Going for a very overdone eight-bit art style, Peasant Knight’s presentation is unfortunately on the low end of the spectrum, with little in the way of anything worth nothing. The spritework looks generic, the music is obnoxious and the level designs are almost all straight lines with little of note save for a change to icy terrain halfway through the game.


Peasant Knight is an autorunner that’s pretty self-explanatory. You automatically run and can jump with the X button, while also being able to stop yourself by pressing up on the d-pad. Besides the option to restart using the triangle button, that’s the entire game’s control scheme, and the game is just as simple as the controls.


The main goal of each stage is to carefully avoid all the obstacles and make it to a portal at the end. At first the game starts off simple, as it should, before it gradually throws more obstacles at you. Enemies, false portals, fire pillars, among many other hazards will stand in your way, along with a persistent one in the form of thunder that will strike the knight if he takes too long on a stage.


With such a simple control scheme, there’s really little these hazards offer outside of throwing another hurdle to jump over or avoid carefully, for the actual levels don’t offer much besides going one direction and reaching the goal. Sometimes you’ll be sent backwards and have to think of a clever path upwards, but mostly you’ll just be stuck on boring linear paths with little of importance.


I kept on playing and playing until stage fifty or so to see if the levels would do anything cool or interesting, but outside of some annoying segments with moving platforms and the introduction of ice halfway through the game, there was nothing that kept my interest save for some boss battles where you have to loop around the stage a few times to “beat” them, and even these aren’t that interesting enough to make me want to play much further.
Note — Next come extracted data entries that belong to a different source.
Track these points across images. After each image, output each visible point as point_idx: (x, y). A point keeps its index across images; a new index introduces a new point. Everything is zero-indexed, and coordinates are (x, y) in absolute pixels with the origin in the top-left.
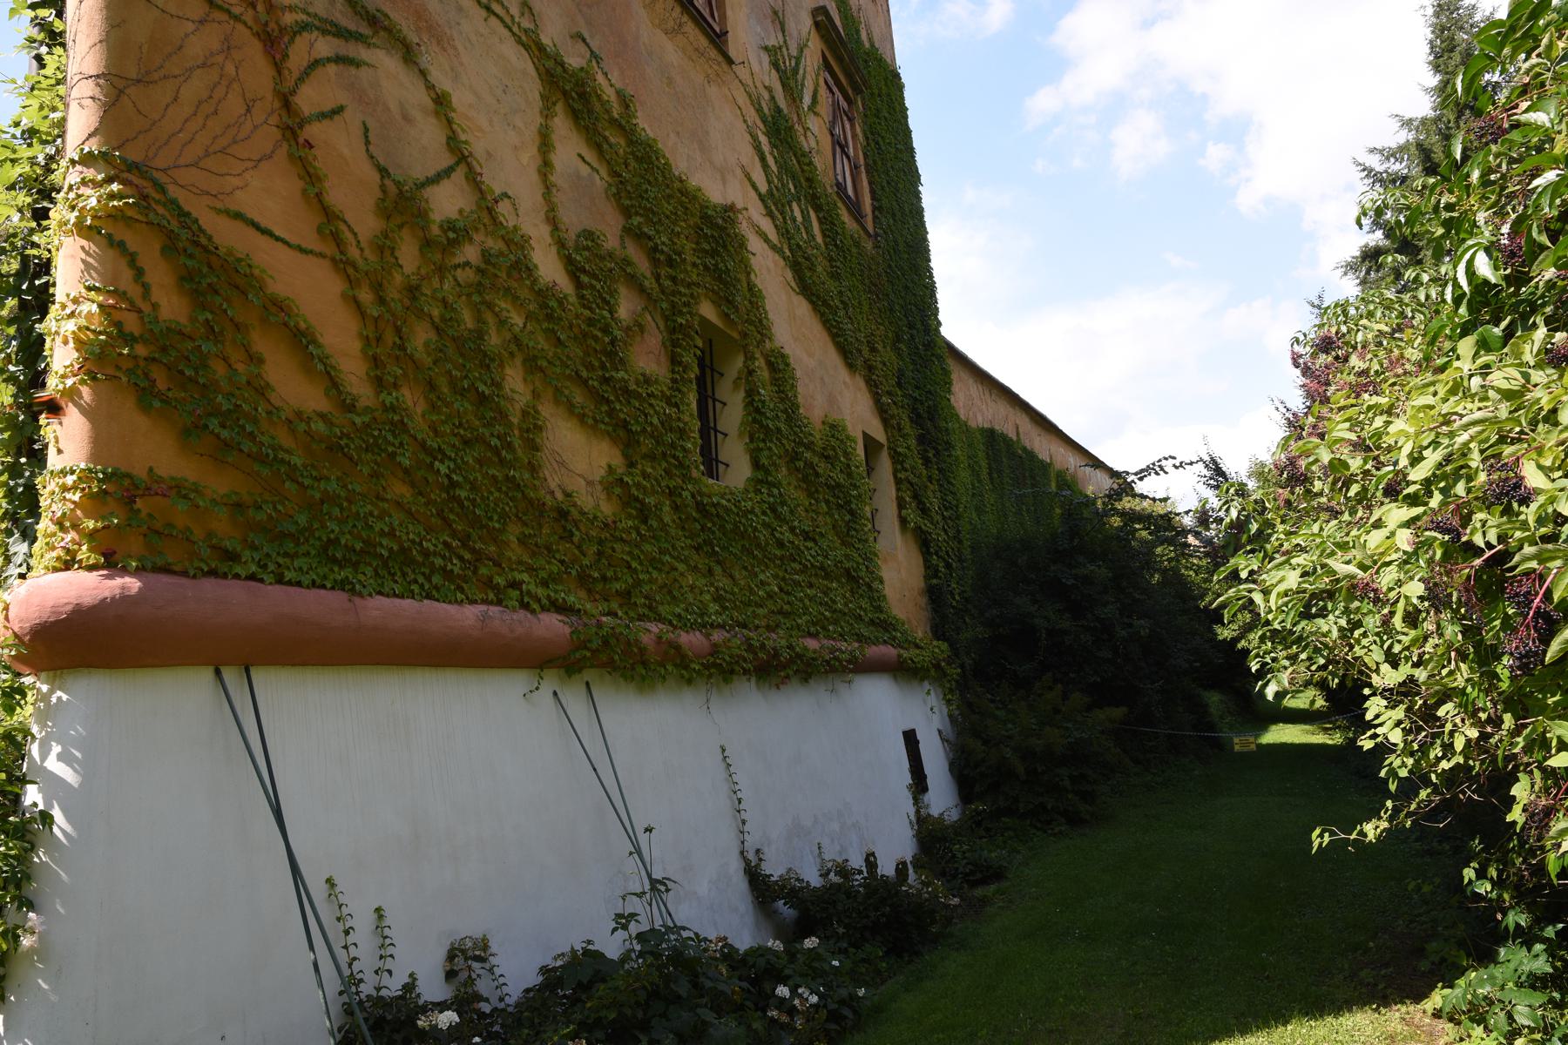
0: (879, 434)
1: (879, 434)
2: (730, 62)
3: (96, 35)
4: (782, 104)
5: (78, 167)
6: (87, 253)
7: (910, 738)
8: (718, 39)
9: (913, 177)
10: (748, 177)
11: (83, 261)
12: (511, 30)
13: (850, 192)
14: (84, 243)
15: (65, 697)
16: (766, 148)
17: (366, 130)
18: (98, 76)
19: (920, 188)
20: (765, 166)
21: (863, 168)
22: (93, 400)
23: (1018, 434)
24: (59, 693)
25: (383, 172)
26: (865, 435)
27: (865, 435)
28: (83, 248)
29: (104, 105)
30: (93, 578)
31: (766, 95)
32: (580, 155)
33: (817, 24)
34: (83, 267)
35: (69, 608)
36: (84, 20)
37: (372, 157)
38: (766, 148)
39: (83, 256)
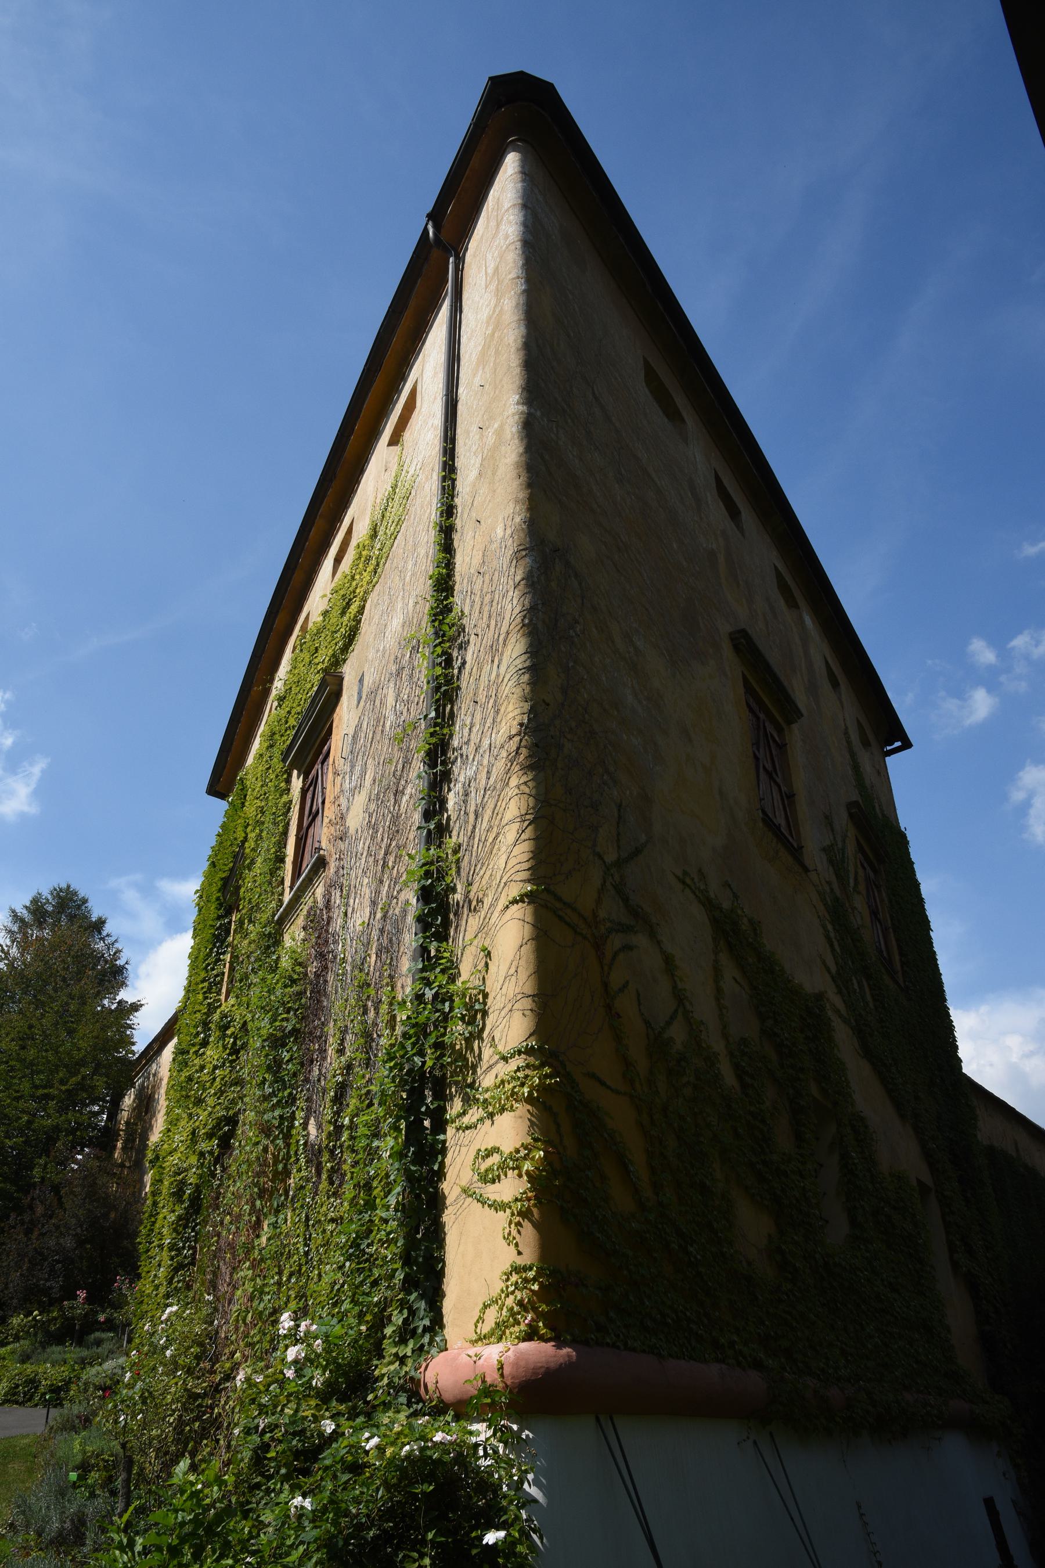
0: (928, 1179)
1: (928, 1179)
2: (806, 870)
3: (531, 970)
4: (838, 892)
5: (523, 1056)
6: (531, 1114)
7: (989, 1503)
8: (796, 852)
9: (924, 925)
10: (824, 962)
11: (529, 1120)
12: (695, 894)
13: (885, 954)
14: (529, 1107)
15: (531, 1436)
16: (832, 935)
17: (638, 995)
18: (534, 996)
19: (931, 933)
20: (833, 950)
21: (891, 930)
22: (540, 1218)
23: (1017, 1150)
24: (527, 1432)
25: (647, 1023)
26: (919, 1181)
27: (919, 1181)
28: (528, 1111)
29: (539, 1014)
30: (548, 1347)
31: (827, 888)
32: (734, 978)
33: (851, 816)
34: (529, 1123)
35: (543, 1370)
36: (524, 959)
37: (643, 1014)
38: (832, 935)
39: (529, 1117)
In conclusion, Peasant Knight is a boring, generic mess that didn’t really engage or entertain in any way. There is a local multiplayer mode, but I was so bored with the single player mode that I didn’t want to put my best friend through sleep-inducing gameplay to make an effort at it. Considering how the platinum trophy for this game can be earned by only beating half of the game (even though the overall game isn’t too terribly long and it wouldn’t have hurt to make it actually require 100% completion), it also feels as if the publisher wants you to run away from this mess, and I feel that if the levels were a lot crazier and had some cooler obstacles like in the Runner games, or if they were more than straight lines, the game would have been a lot better, but in the end I feel that you could get a much better experience out of a title like Runner 3 instead.

Somehow, despite the low price and easy platinum, this was a game that made me feel just as empty as the moments before I even opened it for the first time, and that’s pretty sad considering how many simple yet fun autorunners exist in this crowded market.

I give Peasant Knight a 3 out of 10.